Also, I saw this tweet the other day
https://twitter.com/maco_nix/status/1373390486401122304
josevalim
Agreed. I don’t think measuring success by using Rails as a stick is useful because it was really a perfect storm. The options at the time were either bureaucratic XML-driven Java web frameworks or completely unstructured PHP. Rails was truly different from everything else at the time. The agile manifesto was also released 3 years prior, starting a new discussion around software development. It is no accident that the main Rails book was “Agile web development with Rails”. Then you had a whole other front on how to better design UIs for web applications, which 37 Signals was also involved with, as well as the Getting Real book. All of those were part of the “movement” and contributed over time.
This is of course not to remove anything from Rails/DHH/Basecamp. Others could have seized the occasion but they were the ones who did it.
For those who were doing web development at the time, those ideas were a large departure from the status quo. Today we see improvements in different areas but nothing that impacted so many fronts as it happened back then. And that’s why I think expecting other things to be Rails is not productive. Case in point: if there was a community that could pull another Rails, at least in terms of size, it would be JavaScript, and we haven’t seen it either. It felt Meteor at the time could be the one but it didn’t for many reasons.
EDIT: I would also add that web development became much more complex today, at least in terms of applications/architecture/use cases. Back then, SPAs were not a thing, native was not a thing, etc.

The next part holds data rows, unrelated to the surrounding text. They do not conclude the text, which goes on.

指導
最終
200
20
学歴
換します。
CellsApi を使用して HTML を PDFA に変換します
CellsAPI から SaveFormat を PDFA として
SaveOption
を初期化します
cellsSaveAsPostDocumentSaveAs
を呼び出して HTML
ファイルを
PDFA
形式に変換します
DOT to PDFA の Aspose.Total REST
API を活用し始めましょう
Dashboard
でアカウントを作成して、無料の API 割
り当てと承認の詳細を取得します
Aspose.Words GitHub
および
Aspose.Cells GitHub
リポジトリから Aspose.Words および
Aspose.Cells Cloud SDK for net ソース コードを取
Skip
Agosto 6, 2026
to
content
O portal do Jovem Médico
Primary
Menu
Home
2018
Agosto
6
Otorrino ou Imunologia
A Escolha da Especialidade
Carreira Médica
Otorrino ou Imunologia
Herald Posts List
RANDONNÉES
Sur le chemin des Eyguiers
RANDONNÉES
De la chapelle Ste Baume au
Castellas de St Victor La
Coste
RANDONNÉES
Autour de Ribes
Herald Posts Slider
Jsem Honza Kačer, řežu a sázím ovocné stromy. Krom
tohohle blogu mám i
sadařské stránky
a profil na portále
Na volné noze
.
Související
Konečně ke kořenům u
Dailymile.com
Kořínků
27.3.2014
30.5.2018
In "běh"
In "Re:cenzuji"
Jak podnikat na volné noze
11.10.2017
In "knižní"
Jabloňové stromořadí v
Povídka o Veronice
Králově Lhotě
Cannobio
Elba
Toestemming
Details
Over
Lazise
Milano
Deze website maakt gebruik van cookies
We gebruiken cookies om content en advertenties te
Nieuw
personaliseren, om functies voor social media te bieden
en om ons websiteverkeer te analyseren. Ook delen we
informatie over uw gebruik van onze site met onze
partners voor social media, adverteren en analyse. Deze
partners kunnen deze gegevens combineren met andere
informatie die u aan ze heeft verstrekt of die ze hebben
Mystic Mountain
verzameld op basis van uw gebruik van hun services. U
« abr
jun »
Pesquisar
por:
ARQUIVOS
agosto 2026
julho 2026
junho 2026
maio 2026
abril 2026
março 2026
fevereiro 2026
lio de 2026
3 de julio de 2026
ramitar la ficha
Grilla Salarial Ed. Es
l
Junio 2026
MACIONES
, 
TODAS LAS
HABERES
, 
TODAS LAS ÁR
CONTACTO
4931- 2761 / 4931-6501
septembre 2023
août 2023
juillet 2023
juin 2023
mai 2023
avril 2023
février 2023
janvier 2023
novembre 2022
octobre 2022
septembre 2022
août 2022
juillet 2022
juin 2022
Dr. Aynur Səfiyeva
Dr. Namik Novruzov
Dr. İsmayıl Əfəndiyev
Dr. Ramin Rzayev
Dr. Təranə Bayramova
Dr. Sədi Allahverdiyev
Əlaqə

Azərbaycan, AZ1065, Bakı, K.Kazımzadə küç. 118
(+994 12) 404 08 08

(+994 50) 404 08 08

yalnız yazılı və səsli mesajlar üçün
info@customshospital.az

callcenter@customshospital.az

Now it is hard for something new to come out as the unquestioned champion because you will immediately find 3 other use cases it won’t shine at.
crova
Mate, Elixir just turned 10 years old.
The underlying tech is older than me and I’m already 30+ and they’re still moving forward.
NX which could open A LOT of possibilities for Elixir is fresh out of the gate.
Someone posted a bug less than 24h ago and José already patched it.
I don’t have any tangible metric to answer your question but I think you should not worry about this.
If anything, IMHO, Elixir will only be stronger in the future.